==== Material shown ====

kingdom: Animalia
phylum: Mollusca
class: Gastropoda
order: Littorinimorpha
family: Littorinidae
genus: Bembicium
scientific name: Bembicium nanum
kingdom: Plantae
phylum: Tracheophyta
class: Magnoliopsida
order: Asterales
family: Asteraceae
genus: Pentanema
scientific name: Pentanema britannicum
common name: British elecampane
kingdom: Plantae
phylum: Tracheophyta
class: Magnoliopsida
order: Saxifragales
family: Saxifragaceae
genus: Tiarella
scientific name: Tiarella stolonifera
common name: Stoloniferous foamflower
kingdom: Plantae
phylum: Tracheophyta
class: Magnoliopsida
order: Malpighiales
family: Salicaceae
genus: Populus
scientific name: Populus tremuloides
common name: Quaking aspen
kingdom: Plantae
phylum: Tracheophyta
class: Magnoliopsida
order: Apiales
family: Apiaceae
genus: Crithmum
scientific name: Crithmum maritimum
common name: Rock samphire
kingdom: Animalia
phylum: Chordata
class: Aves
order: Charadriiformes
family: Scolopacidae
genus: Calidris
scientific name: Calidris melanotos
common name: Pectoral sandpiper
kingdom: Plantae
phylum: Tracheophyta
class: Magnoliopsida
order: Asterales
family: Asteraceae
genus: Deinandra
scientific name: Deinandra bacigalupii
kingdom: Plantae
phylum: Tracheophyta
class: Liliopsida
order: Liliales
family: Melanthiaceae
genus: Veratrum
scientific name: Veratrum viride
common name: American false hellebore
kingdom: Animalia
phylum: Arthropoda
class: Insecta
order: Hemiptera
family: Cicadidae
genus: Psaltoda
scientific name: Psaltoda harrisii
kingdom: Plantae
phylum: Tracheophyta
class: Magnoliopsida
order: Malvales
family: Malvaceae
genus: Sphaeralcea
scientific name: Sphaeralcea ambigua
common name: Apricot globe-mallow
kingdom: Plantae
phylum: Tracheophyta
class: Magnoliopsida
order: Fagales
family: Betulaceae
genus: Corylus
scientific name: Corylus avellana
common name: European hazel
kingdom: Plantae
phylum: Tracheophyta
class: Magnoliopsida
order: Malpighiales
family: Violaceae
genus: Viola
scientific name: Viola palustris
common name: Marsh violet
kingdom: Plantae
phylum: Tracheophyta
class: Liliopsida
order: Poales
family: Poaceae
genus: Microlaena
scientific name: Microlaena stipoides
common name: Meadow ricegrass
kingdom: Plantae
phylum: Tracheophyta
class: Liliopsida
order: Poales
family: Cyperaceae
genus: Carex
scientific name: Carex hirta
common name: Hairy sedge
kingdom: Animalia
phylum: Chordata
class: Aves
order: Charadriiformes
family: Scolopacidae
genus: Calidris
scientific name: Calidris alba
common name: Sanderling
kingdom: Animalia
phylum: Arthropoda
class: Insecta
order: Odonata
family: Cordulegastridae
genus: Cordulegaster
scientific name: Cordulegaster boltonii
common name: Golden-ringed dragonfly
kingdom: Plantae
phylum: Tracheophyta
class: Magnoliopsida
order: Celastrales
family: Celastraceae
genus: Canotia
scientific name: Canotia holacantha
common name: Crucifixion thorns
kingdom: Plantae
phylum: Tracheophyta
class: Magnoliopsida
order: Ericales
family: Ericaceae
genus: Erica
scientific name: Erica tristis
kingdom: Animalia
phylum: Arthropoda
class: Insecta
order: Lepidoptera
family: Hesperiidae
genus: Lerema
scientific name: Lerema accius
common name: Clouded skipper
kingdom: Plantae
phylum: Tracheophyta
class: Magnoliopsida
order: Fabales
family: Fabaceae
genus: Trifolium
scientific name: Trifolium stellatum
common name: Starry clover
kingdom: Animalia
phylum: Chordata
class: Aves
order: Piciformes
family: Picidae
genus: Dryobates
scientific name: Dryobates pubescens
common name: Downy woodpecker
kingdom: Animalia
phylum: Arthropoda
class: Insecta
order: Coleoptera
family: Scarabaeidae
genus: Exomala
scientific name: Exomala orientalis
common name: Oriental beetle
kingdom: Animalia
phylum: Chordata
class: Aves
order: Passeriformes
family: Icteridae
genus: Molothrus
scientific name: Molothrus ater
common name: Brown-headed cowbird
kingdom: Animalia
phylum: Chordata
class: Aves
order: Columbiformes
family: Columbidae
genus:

====

Reproduce the lines of the items above, starting at the first line and ending at the line containing "family: Cicadidae".

kingdom: Animalia
phylum: Mollusca
class: Gastropoda
order: Littorinimorpha
family: Littorinidae
genus: Bembicium
scientific name: Bembicium nanum
kingdom: Plantae
phylum: Tracheophyta
class: Magnoliopsida
order: Asterales
family: Asteraceae
genus: Pentanema
scientific name: Pentanema britannicum
common name: British elecampane
kingdom: Plantae
phylum: Tracheophyta
class: Magnoliopsida
order: Saxifragales
family: Saxifragaceae
genus: Tiarella
scientific name: Tiarella stolonifera
common name: Stoloniferous foamflower
kingdom: Plantae
phylum: Tracheophyta
class: Magnoliopsida
order: Malpighiales
family: Salicaceae
genus: Populus
scientific name: Populus tremuloides
common name: Quaking aspen
kingdom: Plantae
phylum: Tracheophyta
class: Magnoliopsida
order: Apiales
family: Apiaceae
genus: Crithmum
scientific name: Crithmum maritimum
common name: Rock samphire
kingdom: Animalia
phylum: Chordata
class: Aves
order: Charadriiformes
family: Scolopacidae
genus: Calidris
scientific name: Calidris melanotos
common name: Pectoral sandpiper
kingdom: Plantae
phylum: Tracheophyta
class: Magnoliopsida
order: Asterales
family: Asteraceae
genus: Deinandra
scientific name: Deinandra bacigalupii
kingdom: Plantae
phylum: Tracheophyta
class: Liliopsida
order: Liliales
family: Melanthiaceae
genus: Veratrum
scientific name: Veratrum viride
common name: American false hellebore
kingdom: Animalia
phylum: Arthropoda
class: Insecta
order: Hemiptera
family: Cicadidae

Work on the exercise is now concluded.